Pine Forest Cemetery in Wilmington, North Carolina serves as the final resting place for many of Wilmington’s Black residents. The cemetery dates to back prior to the American Civil War, being purchased in 1860 by the Commissioners of Wilmington who purchased 15 acres adjacent to Oakdale Cemetery as a Black Burying Ground. Much of the cemetery had become overgrown, and this last week folks from Hands On Wilmington decided to do something about it. The following excerpt is from an article in the April 29, 2009 Star News.
The top portion of the tombstone was long gone. The remaining part lay on the ground partially covered with dirt and oak leaves. “Gone but not forgotten,” were the only words legible in the weathered cement.
Volunteers were surprised to find more than 100 graves, like this one, dated between the mid 1800s and the 1960s hidden away in vines and bushes at Pine Forest Cemetery. Some had stones. Some were merely deep impressions in the soil.
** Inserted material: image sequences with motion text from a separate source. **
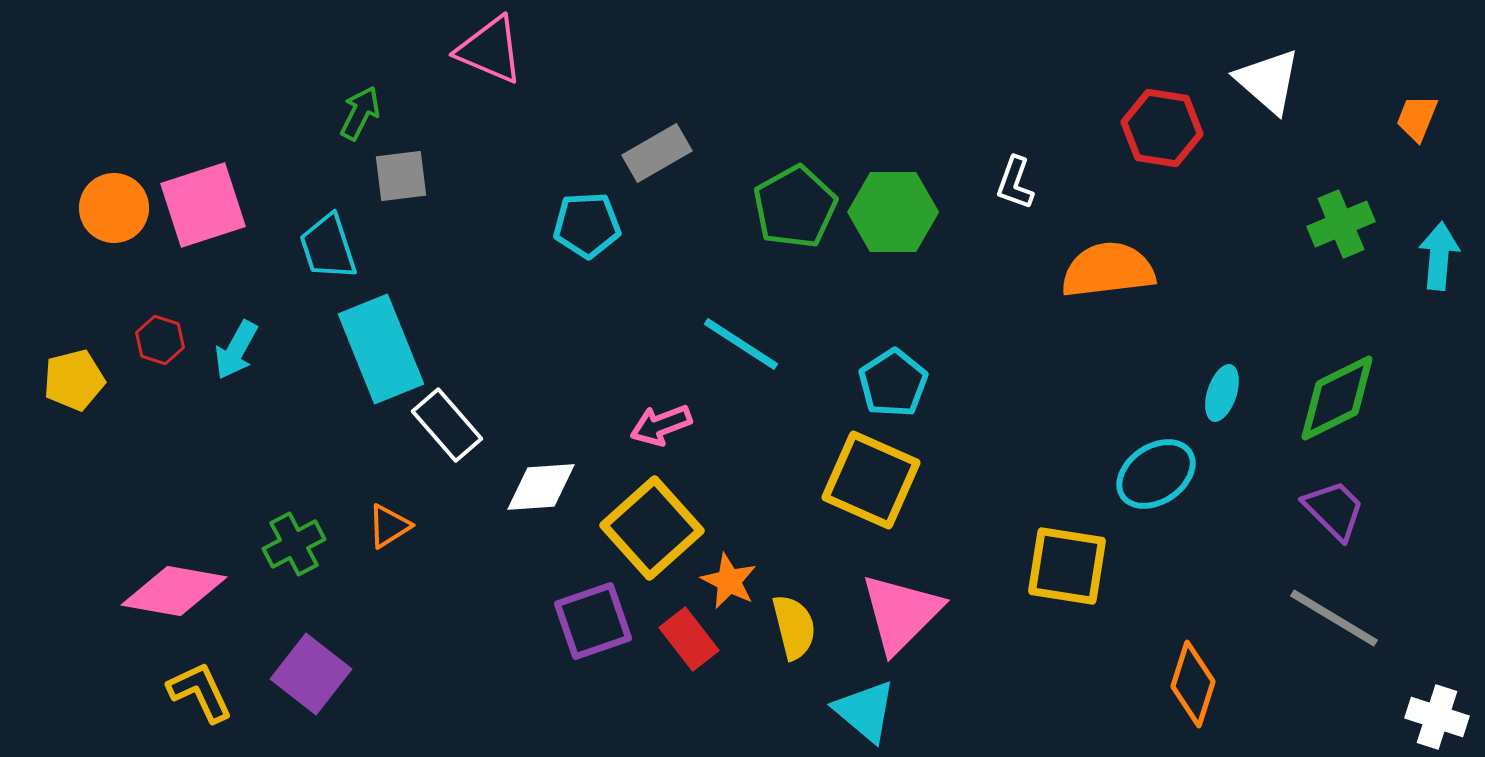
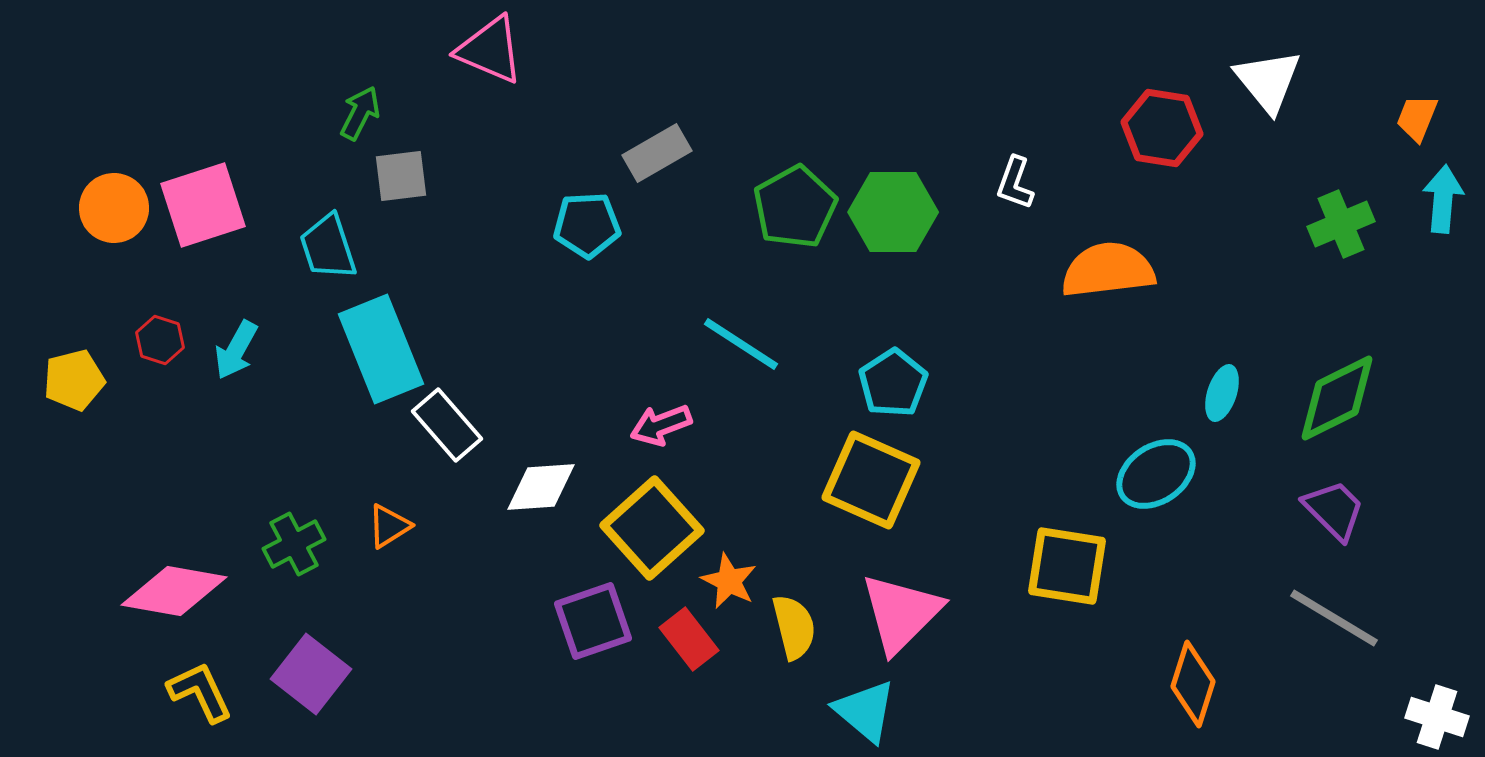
white triangle at (1268, 81): rotated 10 degrees clockwise
cyan arrow at (1439, 256): moved 4 px right, 57 px up
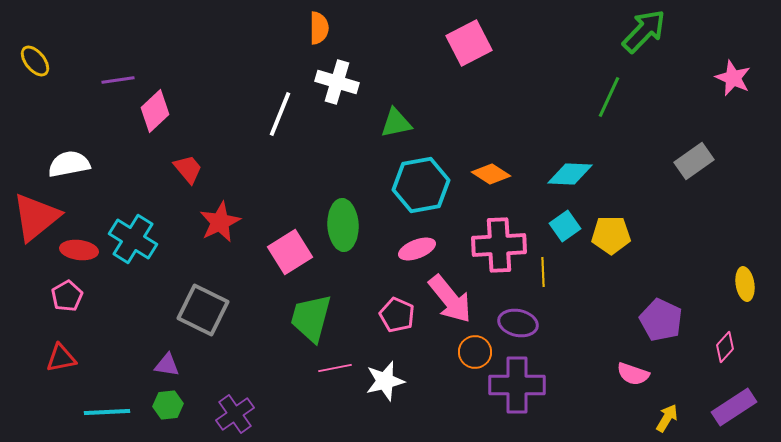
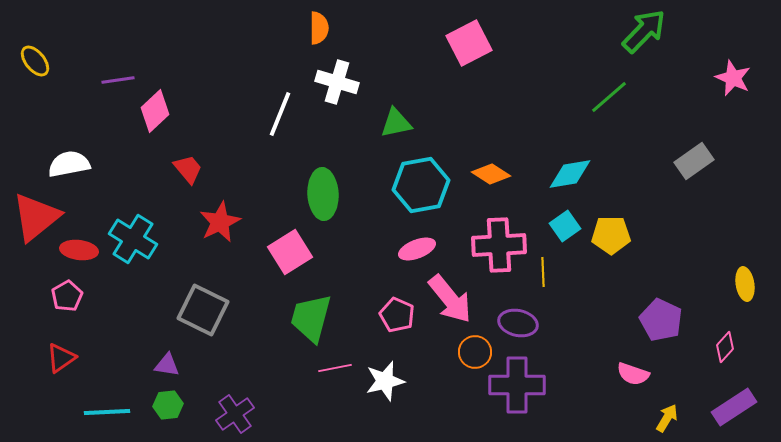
green line at (609, 97): rotated 24 degrees clockwise
cyan diamond at (570, 174): rotated 12 degrees counterclockwise
green ellipse at (343, 225): moved 20 px left, 31 px up
red triangle at (61, 358): rotated 24 degrees counterclockwise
“We knew there were grave sites back there. But these were not grave sites that had been lost. They were forgotten,” said Mike Kozlosky, project manager for the cemetery’s Hands On Wilmington clean-up held last weekend.
Stone after stone was uncovered from the vines and the trees and the bushes. Some revealed well-known names of black Wilmington families including Nixon and Williams. There were Pearsalls and Holdens, and many more that were too aged to read.
Some, such as Eugene Henry’s World War I grave marker, gleamed in the sunlight it hadn’t seen since some time soon after 1956.